Köthen Köthen: Jubilarin hält Vitamine für ihren Jungbrunnen
Köthen/MZ. - "Ich mache noch alles allein, von der Morgentoilette bis zum Einkaufen." Elfriede Germer, die am Mittwoch im Pflegeheim Sankt Elisabeth in Köthen ihren 100. Geburtstag feierte, sagt das nicht ohne Stolz. Dass die gebürtige Oscherslebenerin, die von sich sagt "ich bin mit Bodewasser getauft", bereits zehn Jahrzehnte auf der Welt ist, mag man nicht glauben. Wer mit der geistig und körperlich noch sehr fiten alten Dame ins Gespräch kommt, gerät ins Staunen. Lesen gehört noch immer zu ihren Lieblingsbeschäftigungen. "Ich nutze dafür die sehr umfangreiche Bibliothek im Haus", sagt sie. Am liebsten liest sie Bücher von Konsalik.
Der 4. März, ihr Geburtstag, begann für Elisabeth Germer am Mittwoch mit einem Gottesdienst, den Gemeindepfarrer Horst Leischner von Sankt Jakob im Pflegeheim in der Wallstraße hielt. "Das war sehr schön", sagt die Jubilarin wenig später, als sie mit dem Pfarrer und Kantorin Monika Apitzin ihrem Zimmer auf den 100. Geburtstag anstößt. Zu den Gratulanten gehörten am Mittwoch auch der stellvertretende Köthener Oberbürgermeister, Alexander Frolow, und Pflegedienstleiterin Carmen Reßler. Sie erzählt, dass Frau Germer nicht die älteste Bewohnerin in Sankt Elisabeth ist, aber eine der rüstigsten. "Frau Germer tanzt noch immer sehr gern und liebt Geselligkeit."

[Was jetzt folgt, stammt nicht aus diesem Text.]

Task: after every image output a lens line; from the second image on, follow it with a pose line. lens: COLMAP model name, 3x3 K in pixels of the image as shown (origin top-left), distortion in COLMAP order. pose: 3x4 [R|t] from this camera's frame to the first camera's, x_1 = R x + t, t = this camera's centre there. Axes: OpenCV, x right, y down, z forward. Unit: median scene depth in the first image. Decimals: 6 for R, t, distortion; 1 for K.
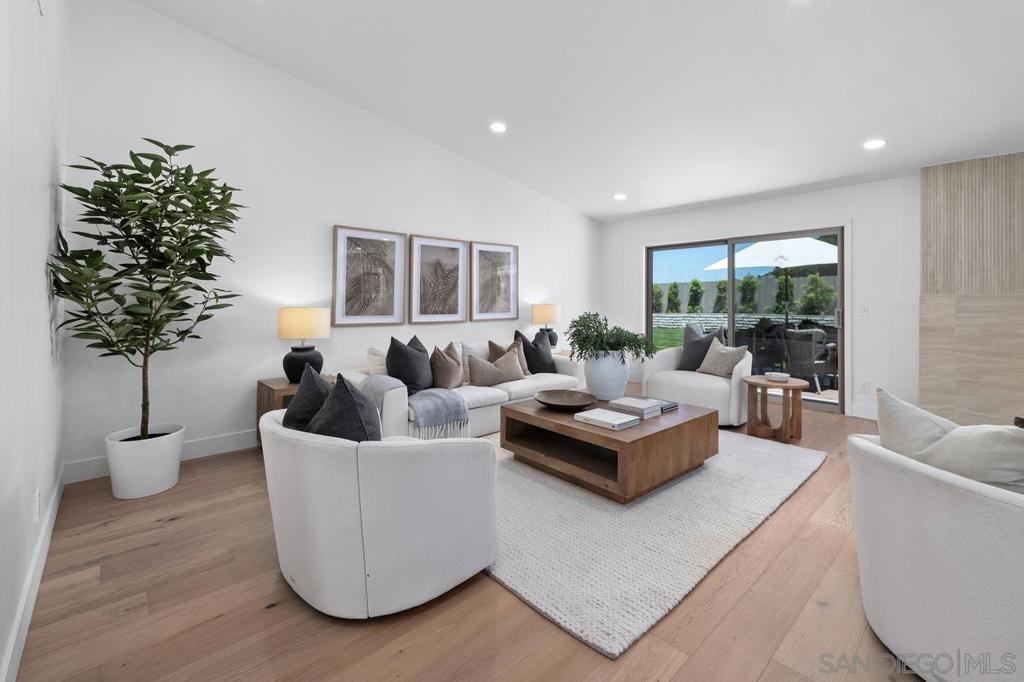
lens RADIAL K [[443.5, 0, 498.8], [0, 443.5, 297.6], [0, 0, 1]] dist [-0.009187, 0.000127]
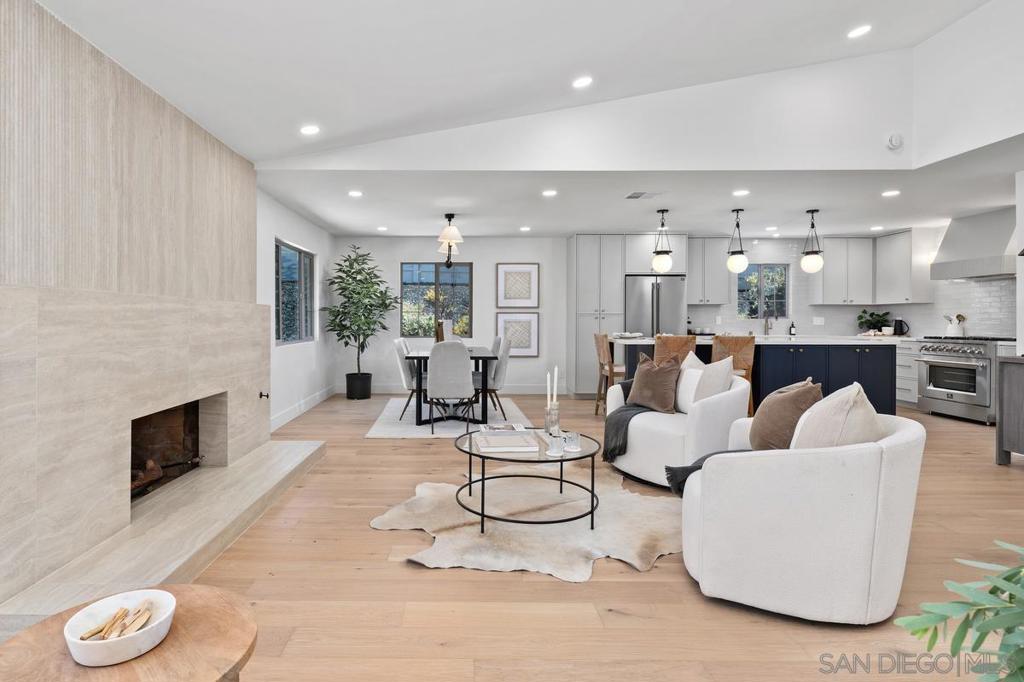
lens RADIAL K [[532.3, 0, 477.4], [0, 532.3, 328.3], [0, 0, 1]] dist [-0.003608, 0.001626]
pose [[-0.741827, -0.011934, 0.670485, 0.272340], [-0.006729, 0.999924, 0.010353, 0.022266], [-0.670558, 0.003168, -0.741851, 0.821754]]
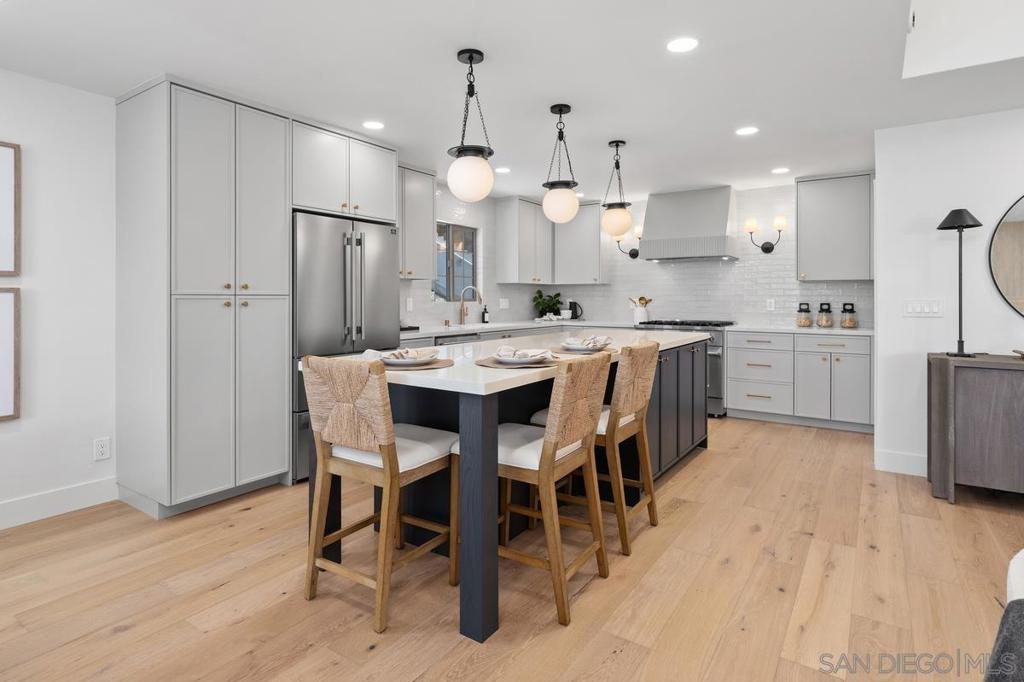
lens RADIAL K [[532.3, 0, 532.7], [0, 532.3, 297.3], [0, 0, 1]] dist [-0.003608, 0.001626]
pose [[-0.970905, -0.001452, -0.239461, 0.895510], [0.000095, 0.999979, -0.006450, 0.000168], [0.239465, -0.006285, -0.970885, 0.087906]]
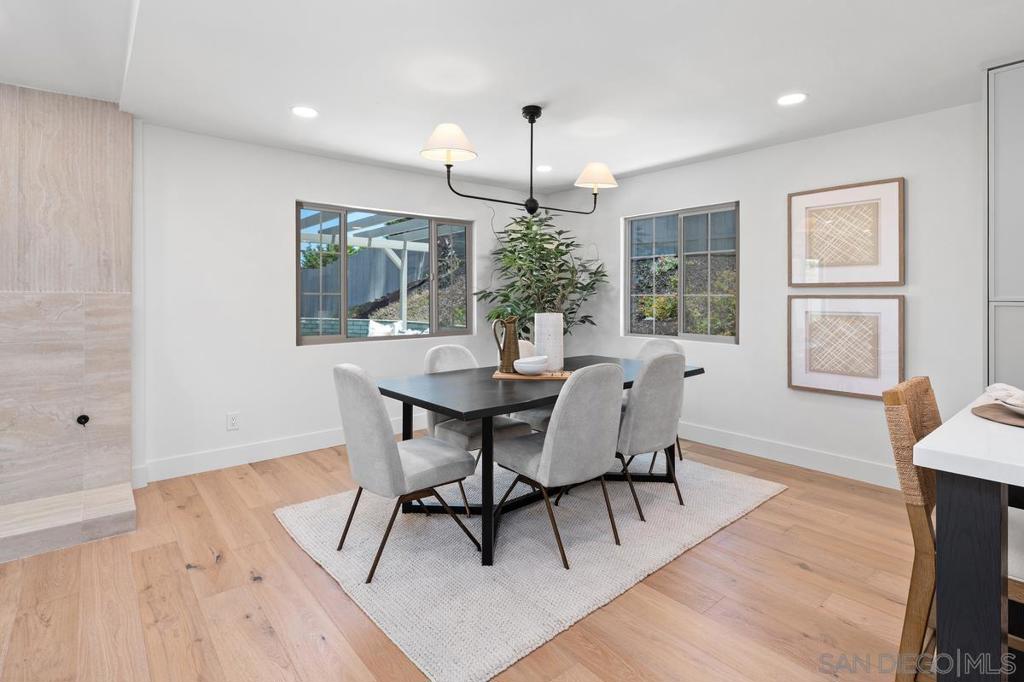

Als die Jubilarin hört, dass die älteste Bewohnerin im katholischen Pflegeheim sogar 107 Jahre altgeworden ist, sagt sie spontan: "Da habe ich ja noch einiges vor mir." Vieles hat sie in diesem langen Leben aber auch schon hinter sich. Die Inflation und die Bombennacht in Magdeburg sind ihr noch gut in Erinnerung. Zu den traurigen Einschnitten in den 100 Jahren gehörten der Tod ihres Sohnes, der mit 20 Jahren tödlich verunglückte und der ihres Mannes Carl vor 15 Jahren. Sie hatten sich damals gerade entschlossen, ihre Wohnung in der Köthener Rüsternbreite aufzugeben und ins Pflegeheim zu gehen, weil Carl Germer pflegebedürftig wurde. Wenige Tage später verstarb der Mann, den sie 1938 in Magdeburg geheiratet hatte.
Seither lebt Elisabeth Germer allein im Heim. Zunächst bezog sie hier ein Zweibett-Zimmer, seit einigen Jahren freut sie sich aber über ein Einzelzimmer mit Blick auf Bachplatz und Jakobskirche. "Ich fühle mich hier sehr wohl", sagt die Seniorin, die inzwischen vier Umbauten in dem Haus miterlebt hat. Regelmäßig wird sie in der Wallstraße von ihren ehemaligen Nachbarn aus der Rüsternbreite, Reinhild und Heinz Evert (66 und 70 Jahre alt), besucht. Vor rund 20 Jahren haben sie sich auf einer Busreise kennengelernt. Seither halten sie Kontakt zueinander. "Ich bin froh, solche Freunde zu haben", sagt die 100-Jährige, deren Angehörige alle schon verstorben sind. Und für Familie Evert ist es eine Selbstverständlichkeit, die Freundin regelmäßig zu besuchen.
Inzwischen wissen die Everts viele Details aus dem Leben der Jubilarin und ergänzen das eine oder andere, während Elisabeth Germer sich ihren Gästen widmet. Zum Beispiel, dass ihr Mann Carl gelernte Steinmetz war und später Bauingenieur. Kennengelernt haben sich die Germers in Magdeburg. Dort arbeitet die junge Frau seit ihrem 17. Lebensjahr in einem Maschinenbaubetrieb für die Süßwarenindustrie als Chefsekretärin. Später zog das Paar nach Halle, weil Carl Germer dort Arbeit fand. 1986 siedelten sie nach Köthen um, wo Carl Germer eine Stelle im Straßen-Brücken- und Tiefbaubetrieb antrat. Elisabeth Germer blieb nach der Eheschließung Hausfrau.
Dass sie es auf dieses stolze Alter gebracht hat, erklärt sich die Jubilarin so: "Ich esse jeden Tag, den Gott werden lässt, Obst. Ich denke, es sind die vielen Vitamine, die mich gesund erhalten haben."